Artikel teilen:

Psychologe: Das hilft bei “leisen” Anzeichen für eine Depression

Bis zu zehn Millionen Menschen sind hierzulande von depressiven Symptomen betroffen. Ein Psychologie-Professor erklärt, wie ein Ausbruch der Erkrankung unwahrscheinlicher wird – und warum man frühzeitig handeln sollte.

Viele Depressionen beginnen nach Worten eines Experten “leise” – und in dieser Phase lässt sich noch gut gegensteuern. “Vielleicht schlafen Menschen schlecht ein, dann fällt es ihnen sehr schwer, sich morgens aufzuraffen. Oder Sex, der Garten, ein Konzert, all die Dinge, die man zuvor liebte, machen keine Freude mehr”, erklärte David Daniel Ebert im Interview der “Welt” (Dienstag). Jede dieser Beobachtungen sei ein Grund zu handeln, “um zu verhindern, dass daraus die echte, die ‘klinische’ Depression wird”.

Ratsam seien etwa Sport oder andere Aktivitäten, die normalerweise positive Gefühle auslösten. “Krankheitsbedingt fühlt sich das erst nicht gut an, aber wenn man trotzdem am Ball bleibt, reagiert das Gefühlsleben irgendwann wieder auf die Glücksreize”, erklärte der Professor für Psychologie an der Technischen Universität München. Wer bei ersten Veränderungen reagiere, könne das Risiko auf eine echte Depression beinahe halbieren.

Wenn sich die Depression dagegen entwickle, falle es ungleich schwerer, sich aufzuraffen: “Simple Routinen wie Zähneputzen werden so anstrengend wie mit Höhenangst über eine Hängebrücke zu gehen. Und danach kann sich eine tiefe Erschöpfung einstellen, alles dauert viel länger”, sagte Ebert. “Sollen Patienten mit schweren Depressionen ‘einfach mal eine halbe Stunde pro Tag spazieren gehen’, kann das sein, als würde man von ihnen einen täglichen Marathonlauf verlangen.” Nichtbetroffene könnten sich dies nur schwer vorstellen.
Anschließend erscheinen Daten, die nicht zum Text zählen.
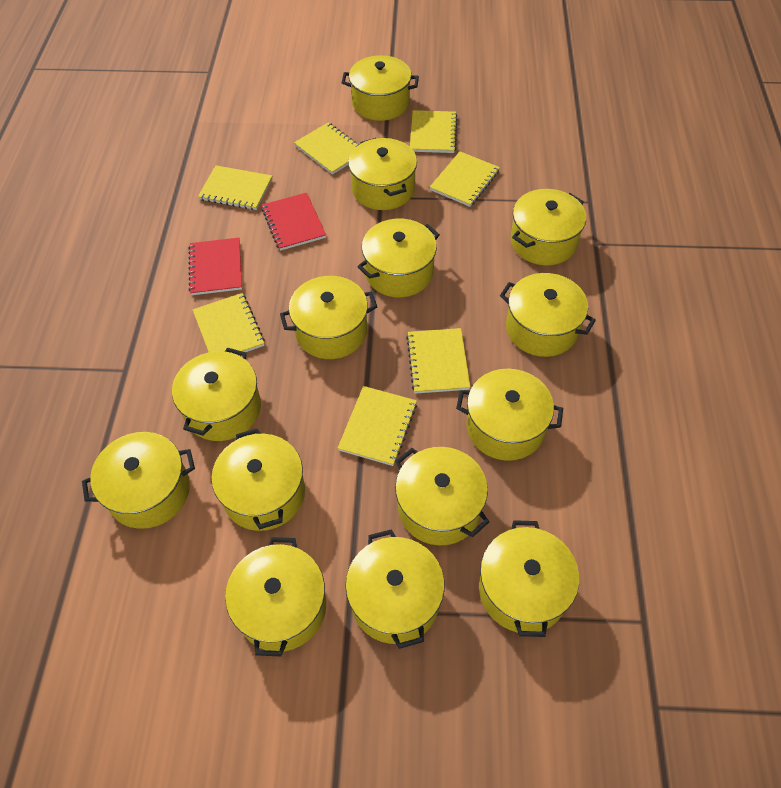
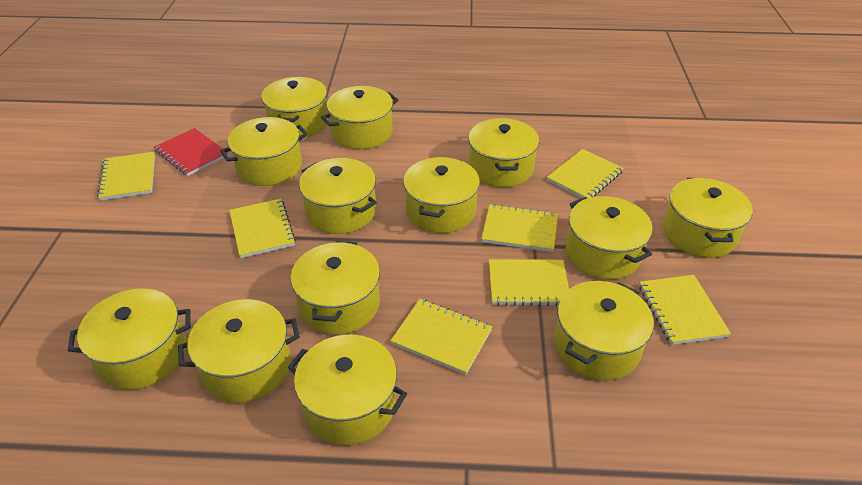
red notebook: [189,238,242,295] [261,193,326,251] = 2 -> [154,128,228,176] = 1
yellow pot: [82,432,195,529] [172,347,261,441] [211,428,305,531] [225,537,326,657] [280,276,377,359] [342,55,419,121] [345,529,445,649] [348,138,417,210] [357,219,440,297] [395,447,489,545] [456,369,563,461] [479,520,579,637] [500,273,596,357] [511,189,586,266] = 14 -> [68,289,191,390] [178,299,300,403] [220,117,308,186] [261,77,329,138] [288,335,407,445] [290,241,380,335] [299,158,377,234] [321,86,398,149] [403,157,480,233] [468,118,539,187] [554,281,654,381] [566,196,653,279] [663,178,753,258] = 13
Zudem seien Methoden wie Achtsamkeitstraining, Meditation oder Yoga hilfreich, um Rückfällen nach einer überstandenen Erkrankung vorzubeugen. Darüber hinaus riet der Wissenschaftler, herauszufinden, was einem Kraft raube und was das eigene Wohlbefinden stärke. Stressmanagement bedeute, mehr Kraftquellen in den Alltag zu integrieren, um besser mit schwierigen Momenten umgehen zu können – und Grenzen bei belastenden Zuständen zu setzen. “Der Unterschied zu dem kraftraubenden Zustand davor ist, dass Sie die Kontrolle zurückgewinnen. So schadet Belastung nicht mehr.”